Health care professionals have long wondered why the same injury may resolve normally in some individuals yet become a lifelong battle with chronic pain for others.
After years of research, experts believe they have discovered the more emotionally the brain reacts to the initial injury, the more likely the pain will persist after the injury has healed.
Researchers say their findings show that chronic pain develops when two sections of the brain — related to emotional and motivational behavior — talk to each other. And, the more these brain areas communicate, the greater the chance a patient will develop chronic pain.
Experts say the discovery can lead to new therapies to treat intractable pain, which affects 30 to 40 million adults in the United States.
Investigators followed 40 participants who had an episode of back pain that lasted four to 16 weeks – but with no prior history of back pain.
All subjects were diagnosed with back pain by a clinician. Brain scans were conducted on each participant at study entry and for three more visits during one year.
Brain imaging of the level of interaction between the frontal cortex and the nucleus accumbens allowed researchers to predict, with 85 percent accuracy, which participants would go on to develop chronic pain.
“For the first time we can explain why people who may have the exact same initial pain either go on to recover or develop chronic pain,” said A. Vania Apkarian, Ph.D., senior author of the paper and professor of physiology at Northwestern University Feinberg School of Medicine.
“The injury by itself is not enough to explain the ongoing pain. It has to do with the injury combined with the state of the brain.

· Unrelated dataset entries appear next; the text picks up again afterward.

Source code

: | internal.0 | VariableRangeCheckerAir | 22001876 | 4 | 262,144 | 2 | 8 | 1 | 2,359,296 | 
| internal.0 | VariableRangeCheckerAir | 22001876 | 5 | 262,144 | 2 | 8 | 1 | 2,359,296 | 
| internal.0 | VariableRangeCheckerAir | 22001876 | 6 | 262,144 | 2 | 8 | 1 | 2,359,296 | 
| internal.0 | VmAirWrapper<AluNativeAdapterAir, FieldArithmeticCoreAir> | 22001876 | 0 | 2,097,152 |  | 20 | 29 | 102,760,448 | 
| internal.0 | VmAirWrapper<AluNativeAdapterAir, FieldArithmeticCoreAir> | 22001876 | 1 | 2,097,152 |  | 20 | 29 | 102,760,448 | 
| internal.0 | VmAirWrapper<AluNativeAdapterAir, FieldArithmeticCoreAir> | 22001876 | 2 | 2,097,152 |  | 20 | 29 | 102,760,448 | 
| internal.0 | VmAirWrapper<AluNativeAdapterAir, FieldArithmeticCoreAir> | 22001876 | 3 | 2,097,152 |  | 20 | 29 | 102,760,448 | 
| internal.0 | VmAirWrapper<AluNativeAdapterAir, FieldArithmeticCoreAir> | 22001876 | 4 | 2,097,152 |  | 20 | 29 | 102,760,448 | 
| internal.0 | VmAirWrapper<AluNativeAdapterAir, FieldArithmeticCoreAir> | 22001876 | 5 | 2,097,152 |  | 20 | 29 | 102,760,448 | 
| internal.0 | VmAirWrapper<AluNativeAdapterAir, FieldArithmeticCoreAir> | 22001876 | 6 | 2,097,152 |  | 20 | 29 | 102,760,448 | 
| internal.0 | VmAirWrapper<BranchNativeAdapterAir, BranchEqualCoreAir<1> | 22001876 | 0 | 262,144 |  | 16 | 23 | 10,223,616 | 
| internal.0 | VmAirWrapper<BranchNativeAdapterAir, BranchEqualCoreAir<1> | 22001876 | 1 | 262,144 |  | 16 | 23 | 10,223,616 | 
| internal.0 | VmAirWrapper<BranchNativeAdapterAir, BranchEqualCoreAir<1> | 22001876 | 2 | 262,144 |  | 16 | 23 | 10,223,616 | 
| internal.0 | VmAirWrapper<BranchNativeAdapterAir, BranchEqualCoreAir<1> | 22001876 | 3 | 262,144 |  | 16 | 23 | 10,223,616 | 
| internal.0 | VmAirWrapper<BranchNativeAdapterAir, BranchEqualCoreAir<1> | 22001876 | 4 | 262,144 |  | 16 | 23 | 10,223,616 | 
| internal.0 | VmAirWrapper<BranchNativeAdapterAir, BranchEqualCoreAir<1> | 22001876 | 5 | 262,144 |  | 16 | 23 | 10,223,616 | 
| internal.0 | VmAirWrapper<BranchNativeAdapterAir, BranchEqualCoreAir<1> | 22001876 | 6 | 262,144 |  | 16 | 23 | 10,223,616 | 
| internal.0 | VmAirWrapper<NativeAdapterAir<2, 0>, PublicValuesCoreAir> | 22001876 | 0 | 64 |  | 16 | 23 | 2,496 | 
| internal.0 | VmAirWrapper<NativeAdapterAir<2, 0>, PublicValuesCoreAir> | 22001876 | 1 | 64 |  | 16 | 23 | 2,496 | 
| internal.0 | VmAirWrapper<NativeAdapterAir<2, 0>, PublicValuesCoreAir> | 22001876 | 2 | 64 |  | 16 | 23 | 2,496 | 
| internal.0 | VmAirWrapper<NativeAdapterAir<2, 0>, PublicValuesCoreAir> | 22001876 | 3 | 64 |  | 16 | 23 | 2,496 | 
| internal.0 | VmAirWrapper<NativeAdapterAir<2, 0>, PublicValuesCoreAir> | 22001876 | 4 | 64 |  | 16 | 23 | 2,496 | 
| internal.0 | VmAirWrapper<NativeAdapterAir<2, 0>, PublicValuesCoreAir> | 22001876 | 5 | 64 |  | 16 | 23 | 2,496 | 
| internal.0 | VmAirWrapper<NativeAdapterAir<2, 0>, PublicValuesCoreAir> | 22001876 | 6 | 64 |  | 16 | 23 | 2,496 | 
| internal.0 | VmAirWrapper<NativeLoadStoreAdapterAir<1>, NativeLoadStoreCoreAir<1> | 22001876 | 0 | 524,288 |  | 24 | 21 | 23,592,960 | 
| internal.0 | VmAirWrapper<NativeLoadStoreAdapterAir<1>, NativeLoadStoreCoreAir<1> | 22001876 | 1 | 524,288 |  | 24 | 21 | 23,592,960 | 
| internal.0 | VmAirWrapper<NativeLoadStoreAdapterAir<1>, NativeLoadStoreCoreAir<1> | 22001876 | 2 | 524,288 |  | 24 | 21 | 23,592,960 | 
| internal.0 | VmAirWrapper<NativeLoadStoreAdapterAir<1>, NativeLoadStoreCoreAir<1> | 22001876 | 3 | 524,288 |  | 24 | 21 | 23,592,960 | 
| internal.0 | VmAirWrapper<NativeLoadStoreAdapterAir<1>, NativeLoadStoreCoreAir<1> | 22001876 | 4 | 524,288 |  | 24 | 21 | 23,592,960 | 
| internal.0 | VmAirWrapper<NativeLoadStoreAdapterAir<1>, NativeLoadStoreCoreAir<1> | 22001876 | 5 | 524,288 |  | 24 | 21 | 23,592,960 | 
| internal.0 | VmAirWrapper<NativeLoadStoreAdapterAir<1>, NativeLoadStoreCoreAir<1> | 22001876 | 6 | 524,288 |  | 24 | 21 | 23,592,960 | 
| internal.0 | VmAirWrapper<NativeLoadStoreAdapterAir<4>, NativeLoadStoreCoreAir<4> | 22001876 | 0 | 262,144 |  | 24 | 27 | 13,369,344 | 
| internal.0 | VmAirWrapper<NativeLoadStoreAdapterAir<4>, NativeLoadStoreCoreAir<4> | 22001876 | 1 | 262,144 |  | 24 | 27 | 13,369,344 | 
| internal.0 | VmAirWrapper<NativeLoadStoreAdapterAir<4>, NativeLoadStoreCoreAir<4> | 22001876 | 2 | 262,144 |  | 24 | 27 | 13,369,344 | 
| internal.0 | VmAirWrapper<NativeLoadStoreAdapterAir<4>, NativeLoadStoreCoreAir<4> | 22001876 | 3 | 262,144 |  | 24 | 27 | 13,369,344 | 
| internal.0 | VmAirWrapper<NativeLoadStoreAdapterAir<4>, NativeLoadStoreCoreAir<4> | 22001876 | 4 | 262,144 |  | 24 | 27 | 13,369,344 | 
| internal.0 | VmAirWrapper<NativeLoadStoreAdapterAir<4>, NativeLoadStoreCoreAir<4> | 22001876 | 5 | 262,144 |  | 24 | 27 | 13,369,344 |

This finding is the culmination of 10 years of our research.”
“It may be that these sections of the brain are more excited to begin with in certain individuals, or there may be genetic and environmental influences that predispose these brain regions to interact at an excitable level,” Apkarian said.
The nucleus accumbens is an important center for teaching the rest of the brain how to evaluate and react to the outside world, Apkarian noted, and this brain region may use the pain signal to teach the rest of the brain to develop chronic pain.
“Now we hope to develop new therapies for treatment based on this finding,” Apkarian added.
Interestingly, chronic pain participants in the study also lost gray matter density, which is likely linked to fewer synaptic connections or neuronal and glial shrinkage, Apkarian said. Brain synapses are essential for communication between neurons.
“Chronic pain is one of the most expensive health care conditions in the U. S. yet there still is not a scientifically validated therapy for this condition,” Apkarian said.
Chronic pain costs an estimated $600 billion a year, according to a 2011 National Academy of Sciences report. Back pain is the most prevalent chronic pain condition.
The study is published in the journal Nature Neuroscience.